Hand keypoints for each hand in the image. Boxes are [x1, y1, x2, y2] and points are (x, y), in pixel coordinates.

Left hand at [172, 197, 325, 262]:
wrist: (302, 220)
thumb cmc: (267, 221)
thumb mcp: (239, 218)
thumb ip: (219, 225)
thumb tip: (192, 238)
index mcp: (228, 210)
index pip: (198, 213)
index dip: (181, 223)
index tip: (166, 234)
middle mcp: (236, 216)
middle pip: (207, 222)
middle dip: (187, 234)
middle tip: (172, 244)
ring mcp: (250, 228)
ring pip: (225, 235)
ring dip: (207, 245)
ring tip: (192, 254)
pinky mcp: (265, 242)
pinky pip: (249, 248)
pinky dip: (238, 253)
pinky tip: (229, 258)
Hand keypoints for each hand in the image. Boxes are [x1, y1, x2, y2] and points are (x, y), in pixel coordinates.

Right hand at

* * *

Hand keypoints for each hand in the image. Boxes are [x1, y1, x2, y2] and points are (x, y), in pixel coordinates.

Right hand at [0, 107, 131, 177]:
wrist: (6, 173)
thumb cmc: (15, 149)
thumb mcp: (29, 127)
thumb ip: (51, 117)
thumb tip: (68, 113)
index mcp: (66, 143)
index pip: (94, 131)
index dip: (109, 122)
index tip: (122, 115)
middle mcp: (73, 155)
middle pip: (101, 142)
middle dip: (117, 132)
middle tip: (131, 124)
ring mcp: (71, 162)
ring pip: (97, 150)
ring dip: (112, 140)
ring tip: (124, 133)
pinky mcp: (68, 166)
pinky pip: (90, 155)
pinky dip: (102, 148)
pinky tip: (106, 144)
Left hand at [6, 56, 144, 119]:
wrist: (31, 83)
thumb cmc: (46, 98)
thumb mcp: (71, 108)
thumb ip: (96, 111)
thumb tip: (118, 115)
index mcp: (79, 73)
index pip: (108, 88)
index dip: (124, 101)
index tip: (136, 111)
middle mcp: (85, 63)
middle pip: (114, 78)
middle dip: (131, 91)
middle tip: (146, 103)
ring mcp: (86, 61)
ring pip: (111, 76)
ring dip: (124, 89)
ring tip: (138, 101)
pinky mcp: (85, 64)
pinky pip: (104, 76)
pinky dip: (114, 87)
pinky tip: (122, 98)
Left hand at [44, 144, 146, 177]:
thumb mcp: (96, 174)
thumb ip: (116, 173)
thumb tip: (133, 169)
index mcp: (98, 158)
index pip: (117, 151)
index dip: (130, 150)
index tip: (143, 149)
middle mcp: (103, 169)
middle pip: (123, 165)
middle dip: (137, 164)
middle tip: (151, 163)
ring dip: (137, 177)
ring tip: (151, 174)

__TO DO__. Would you please write out, exactly and with no other lines, the stretch of the listing above from the line containing "ring tip: (138, 101)" through the line containing "ring tip: (151, 174)"?

__WRITTEN REPLY__.
ring tip: (138, 101)
pinky mcp: (85, 64)
pinky pip: (104, 76)
pinky dip: (114, 87)
pinky tip: (122, 98)
Left hand at [44, 144, 146, 177]:
thumb mcp: (96, 174)
thumb ip: (116, 173)
thumb tip: (133, 169)
index mcp: (98, 158)
index pip: (117, 151)
index dip: (130, 150)
index tip: (143, 149)
middle mcp: (103, 169)
middle pip: (123, 165)
middle dip: (137, 164)
middle tip: (151, 163)
ring dip: (137, 177)
ring tip: (151, 174)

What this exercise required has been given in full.